6 Architectural Photography Tips To Get The Ultimate Shot

Whether you’re a photography and architecture enthusiast, or maybe a professional photographer looking to move into the architectural field, you may be wondering how to be the best possible architecture photographer. It’s not just point-and-shoot. There are so many different ways to take great architectural photos using lighting, angles, details and more. In this guide, we’ll discuss tips from professionals on how to get the ultimate architectural shot.

1. Change Lighting and Weather Conditions

For the most part, the architectural structures you are photographing will not move or change shape over a day. So, how do you make them look different or more exciting? Jack, an architectural photographer from https://chadchenierphotography.com suggests shooting over a long period throughout the day. He said, “By shooting all day, or for a few hours, you can achieve shots in different lighting and weather conditions, creating different looks.” Shooting over a long time means you will be able to catch your subject under low light, bright sunlight, cloud, rain, or darkness all over one day or few days, creating multiple moods and styles. 

2. Find Your Angle

Anyone can point a camera at a building from a distance and take a photo. But, a client looking for a beautiful architectural photo for their website or press release probably wants something a little more than that. It is for this reason that a photographer that stands out is someone who can find more interesting angles on a building or structure. Think about it’s most significant features and make them the focus, or use perspective to help show it’s an impressive size. Shoot from directly below or directly above with a drone. All of these tricks will help you find a special angle and better photo.

3. Delve Into Detail

Like the angle, the details involved in the building can also help make your photographs stand out. For example, does the building have a certain segment that has some intricate details or a particular area that has some different colour?

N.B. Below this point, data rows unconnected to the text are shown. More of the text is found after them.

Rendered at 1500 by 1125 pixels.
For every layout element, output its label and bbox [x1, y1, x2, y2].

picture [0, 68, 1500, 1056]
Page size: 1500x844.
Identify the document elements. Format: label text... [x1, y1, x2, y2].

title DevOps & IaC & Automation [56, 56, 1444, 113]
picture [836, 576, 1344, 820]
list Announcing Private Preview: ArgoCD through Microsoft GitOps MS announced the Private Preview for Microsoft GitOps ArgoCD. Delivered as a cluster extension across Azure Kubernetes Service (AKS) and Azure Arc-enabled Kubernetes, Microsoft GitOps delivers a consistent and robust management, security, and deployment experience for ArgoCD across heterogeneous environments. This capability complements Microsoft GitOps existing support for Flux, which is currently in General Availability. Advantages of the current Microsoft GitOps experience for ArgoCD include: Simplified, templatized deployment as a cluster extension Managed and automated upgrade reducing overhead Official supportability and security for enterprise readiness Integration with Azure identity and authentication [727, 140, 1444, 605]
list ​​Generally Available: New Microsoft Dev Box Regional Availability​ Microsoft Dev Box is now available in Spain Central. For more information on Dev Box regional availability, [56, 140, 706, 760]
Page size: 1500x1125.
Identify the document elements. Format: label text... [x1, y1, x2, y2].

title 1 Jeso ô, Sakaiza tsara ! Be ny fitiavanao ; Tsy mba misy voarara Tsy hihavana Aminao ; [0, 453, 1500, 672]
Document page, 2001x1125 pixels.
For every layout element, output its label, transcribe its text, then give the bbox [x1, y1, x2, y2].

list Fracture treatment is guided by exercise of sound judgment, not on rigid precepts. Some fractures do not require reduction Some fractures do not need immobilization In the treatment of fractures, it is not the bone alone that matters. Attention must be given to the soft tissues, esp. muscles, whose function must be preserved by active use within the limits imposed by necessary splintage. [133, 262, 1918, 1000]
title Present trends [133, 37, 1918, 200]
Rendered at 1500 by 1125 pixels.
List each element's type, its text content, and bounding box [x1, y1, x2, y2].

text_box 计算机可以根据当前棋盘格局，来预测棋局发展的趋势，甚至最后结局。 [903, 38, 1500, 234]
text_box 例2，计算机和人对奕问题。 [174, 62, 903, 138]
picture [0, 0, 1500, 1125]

Find the details and make them the focus of the photographs, especially if those details are a part of the building that the architect or client particularly likes or is proud of.

4. Research and Revisit

It is worth doing plenty of research on the building, the client, and the brief before leaving for the shoot. Take notes and write down thoughts on what the building means to you and what the brief is asking for. What parts of the building are you wanting to focus on to try and complete the brief? What part of the building’s history is most crucial to its story? These questions may seem strange when asked about a building, but they are important. You must be treating the subject like a story piece, much like you would any human, animal, or another subject. It is also worth revisiting the shoot a few days or weeks later – time permitting – to look over it all again with fresh eyes. You never know what might strike you on a second or third glance through a viewfinder!

5. Having The Right Gear

It’s crucial, as with any kind of photography, to make sure you have decent equipment. You’ll need a good DSLR camera or similar, along with an array of lenses. As you can imagine, with architectural photography, your subjects could be all kinds of sizes and you may be shooting from many different distances. For this reason, you’ll need some decent length lenses with great zoom potential. You’ll also want some much tighter, more macro lenses for close-ups of detailed parts of the building. You may want flashes, tripods, camera bags and straps, too.

6. Editing Well

As well as having the best gear to take the photos, you’ll want to have some good editing software. Editing is as much a part of photography as shooting is these days, with most photographers being excellent with editing software. By now you’ve got your angles, your usual style, your great lenses. Combine all these into some great photos, then learn to edit them properly. A good edit can elevate your good photo into a truly beautiful one. 

These 6 tips will help you become an architectural photography expert, or at the very least to improve your architectural photography game. Taking some time to research and examine your subject before shooting, make notes and discuss the brief will help. Then, using your unique angles, good camera, and great lenses will give you a great photo that stands out from the pack.